### [Your objective]
Please copy every one of the records below word for word, leaving out the pictures.

Top of Provided data

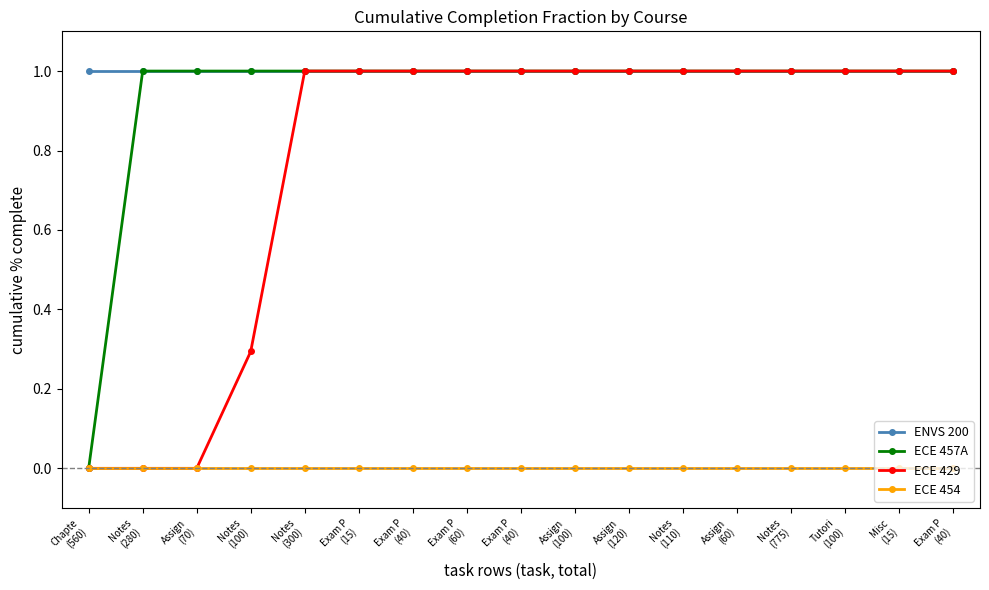

Is the value of ECE 454 at Notes
(110) greater than the value of ECE 457A at Notes
(110)?

No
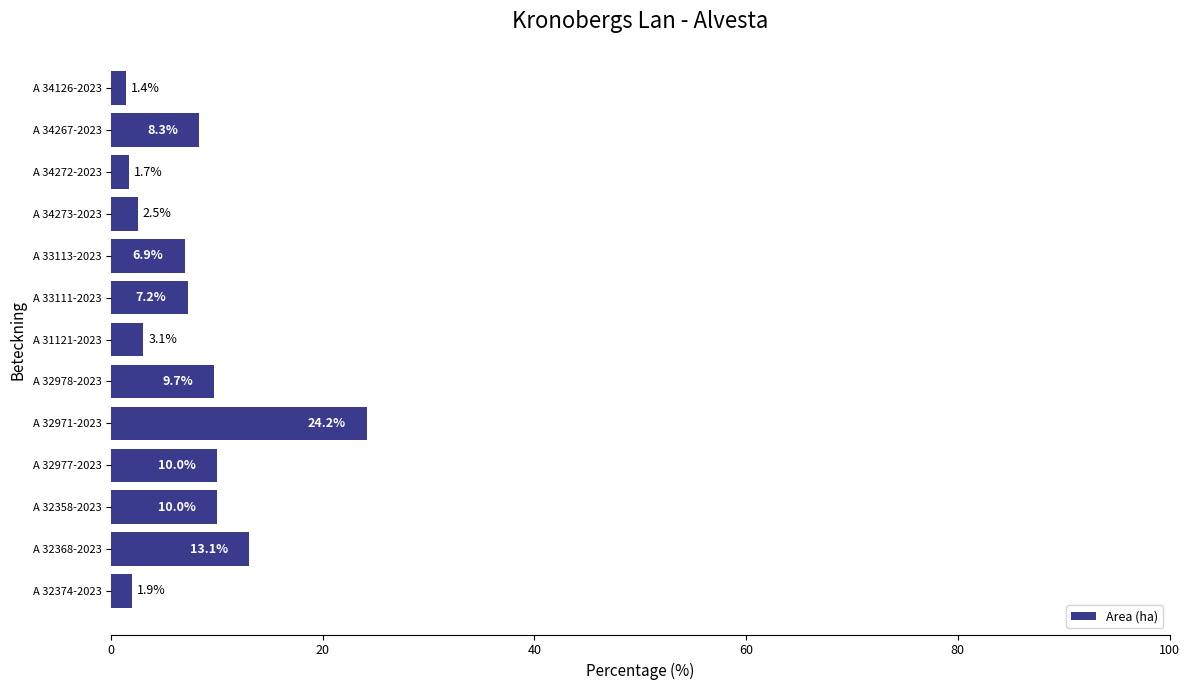

What is the greatest value displayed?

24.2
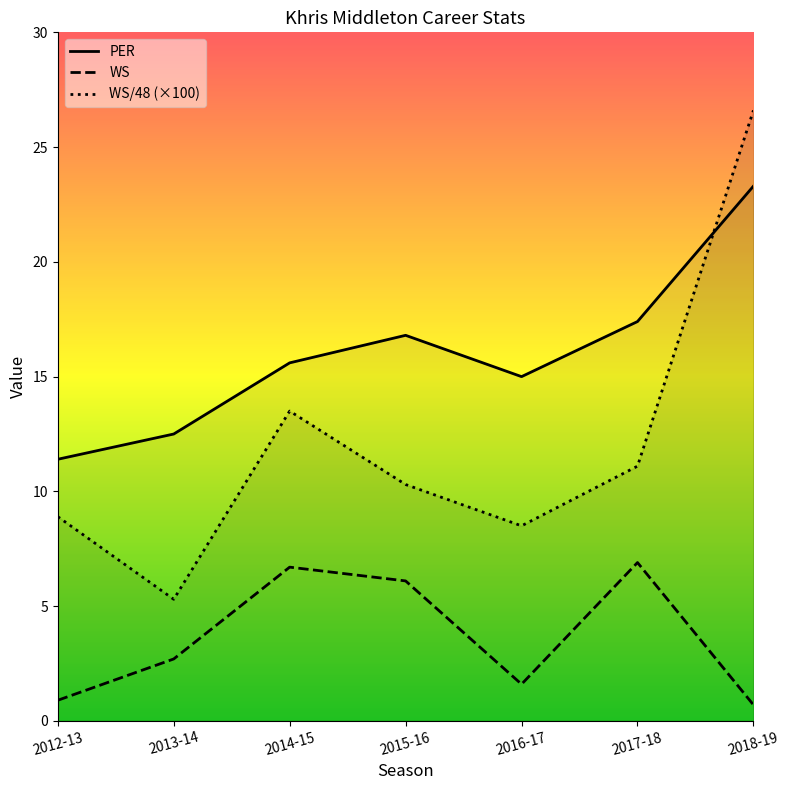

Which series has the largest range (max minus min)?

WS/48 (×100)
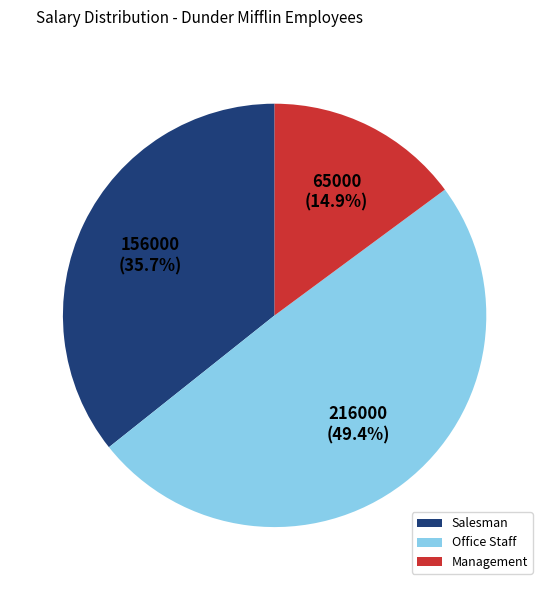

Between Management and Salesman, which is larger?

Salesman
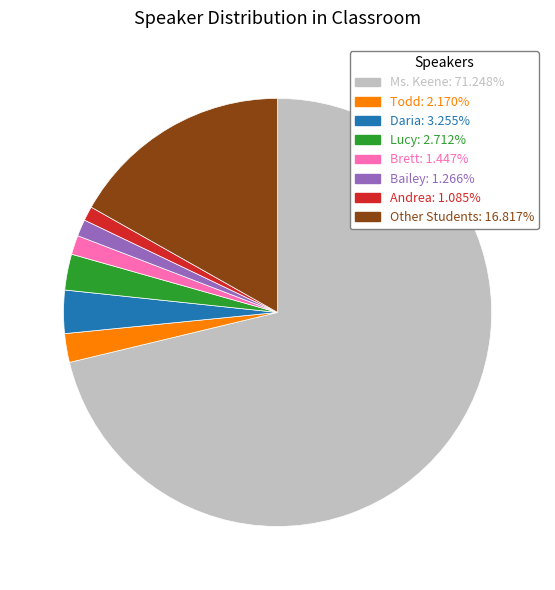

Is there any slice that represents more than half of the pie?

Yes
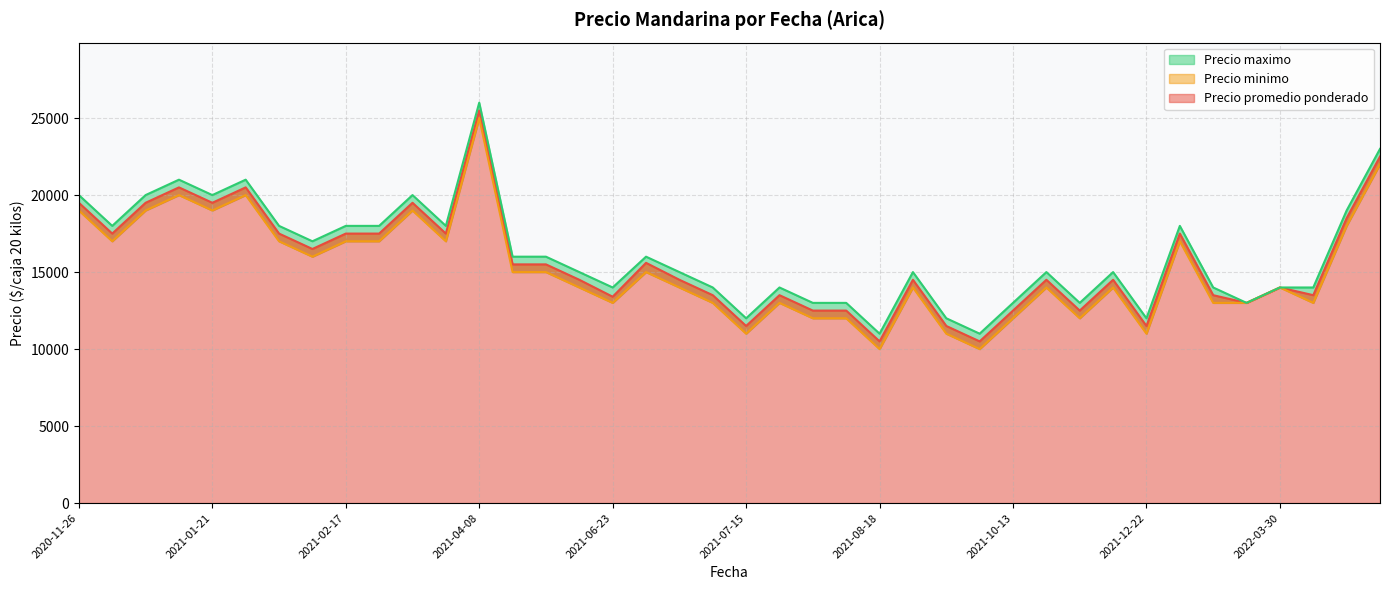

True or false: Precio minimo and Precio maximo intersect in this chart.

False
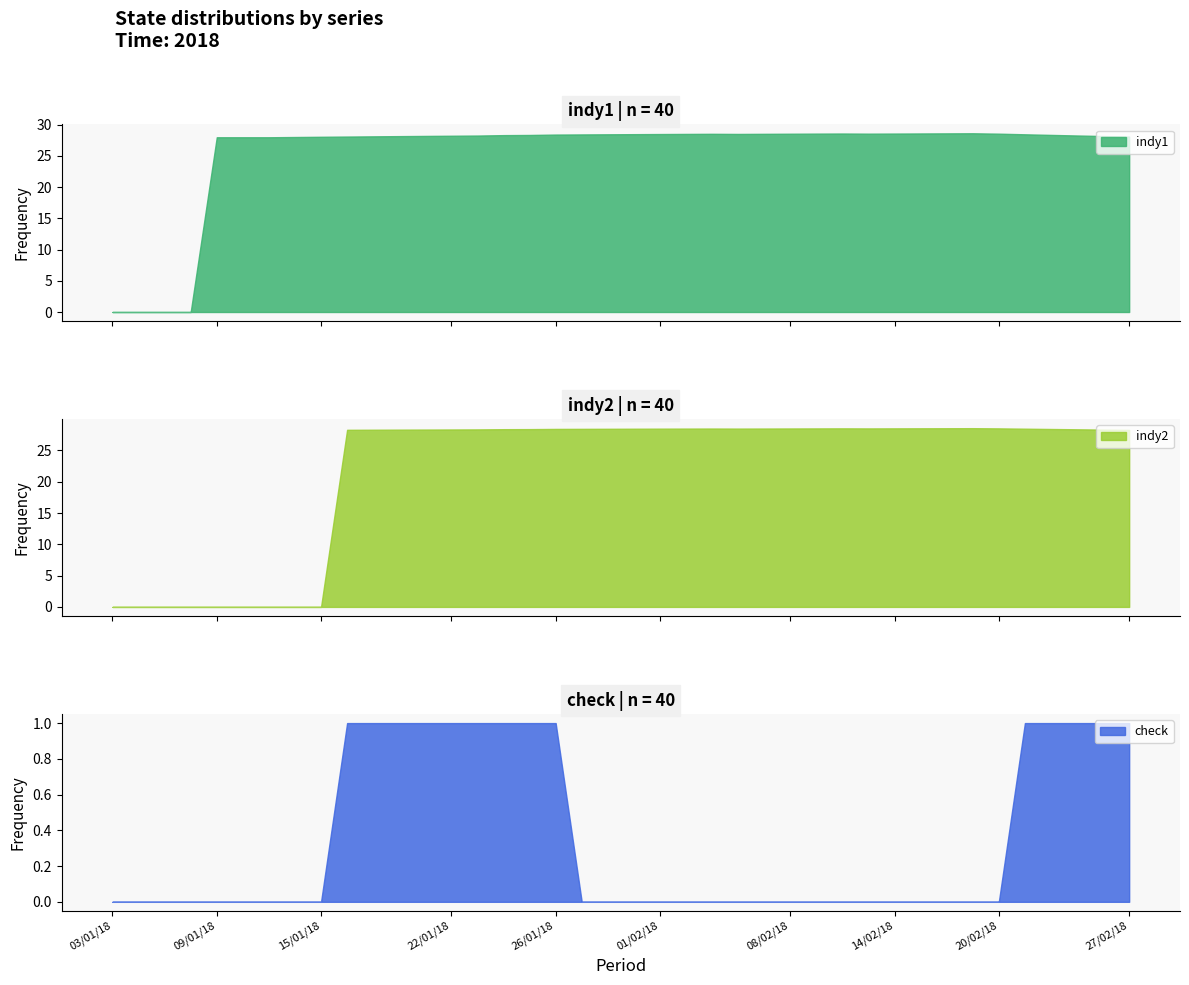

How many positive values does the indy2 series have?

31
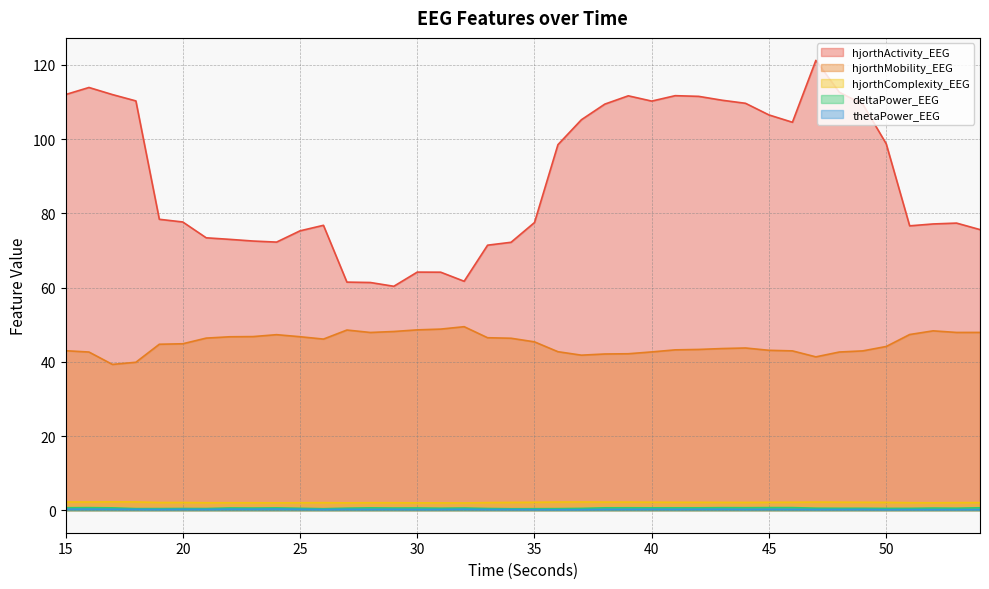

Does the chart have visible grid lines?

Yes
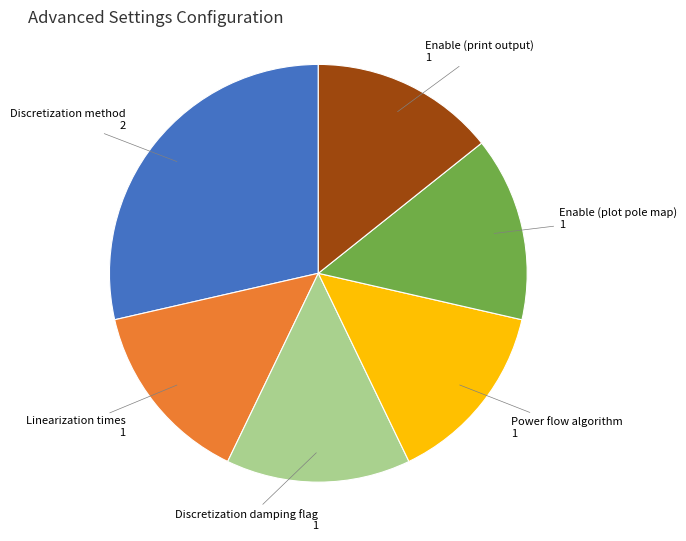

Is there a majority slice in this chart?

No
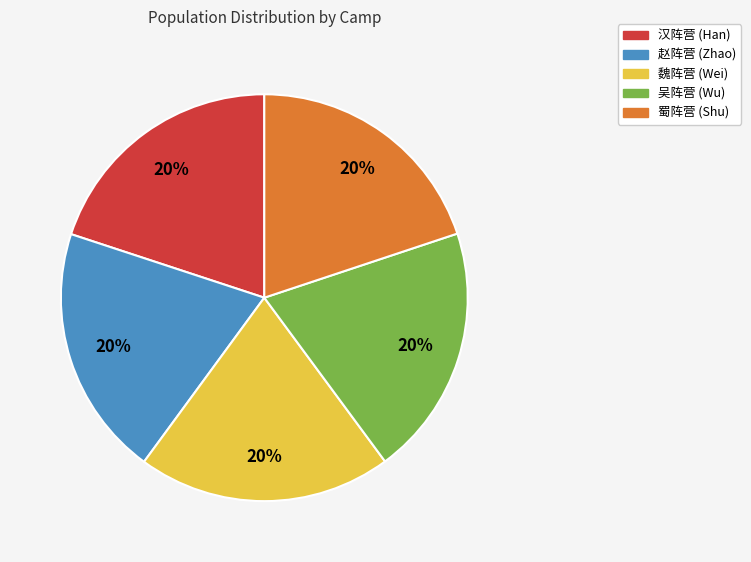

The 魏阵营 slice represents 31% of the pie. True or false?

False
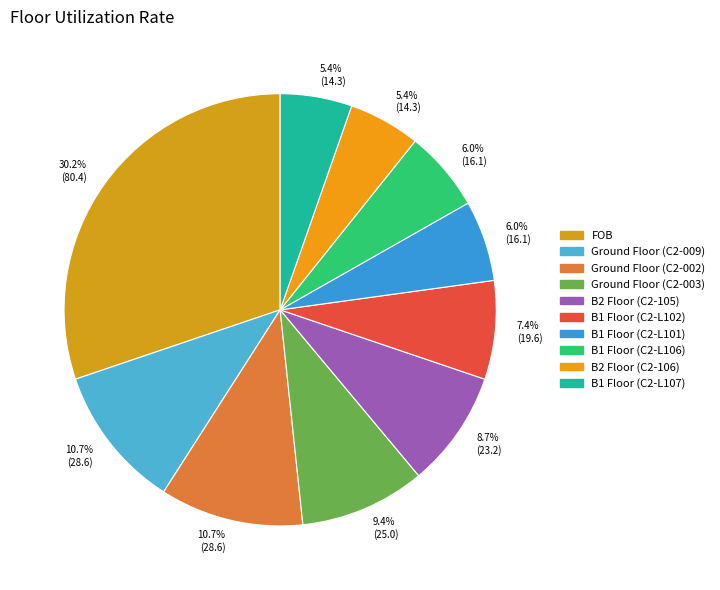

Between B2 Floor (C2-105) and B1 Floor (C2-L102), which is larger?

B2 Floor (C2-105)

Bottom of Provided data

### [Result for this exercise]
Is the value of ECE 454 at Notes
(110) greater than the value of ECE 457A at Notes
(110)?

No

What is the greatest value displayed?

24.2

Which series has the largest range (max minus min)?

WS/48 (×100)

Between Management and Salesman, which is larger?

Salesman

Is there any slice that represents more than half of the pie?

Yes

True or false: Precio minimo and Precio maximo intersect in this chart.

False

How many positive values does the indy2 series have?

31

Does the chart have visible grid lines?

Yes

Is there a majority slice in this chart?

No

The 魏阵营 slice represents 31% of the pie. True or false?

False

Between B2 Floor (C2-105) and B1 Floor (C2-L102), which is larger?

B2 Floor (C2-105)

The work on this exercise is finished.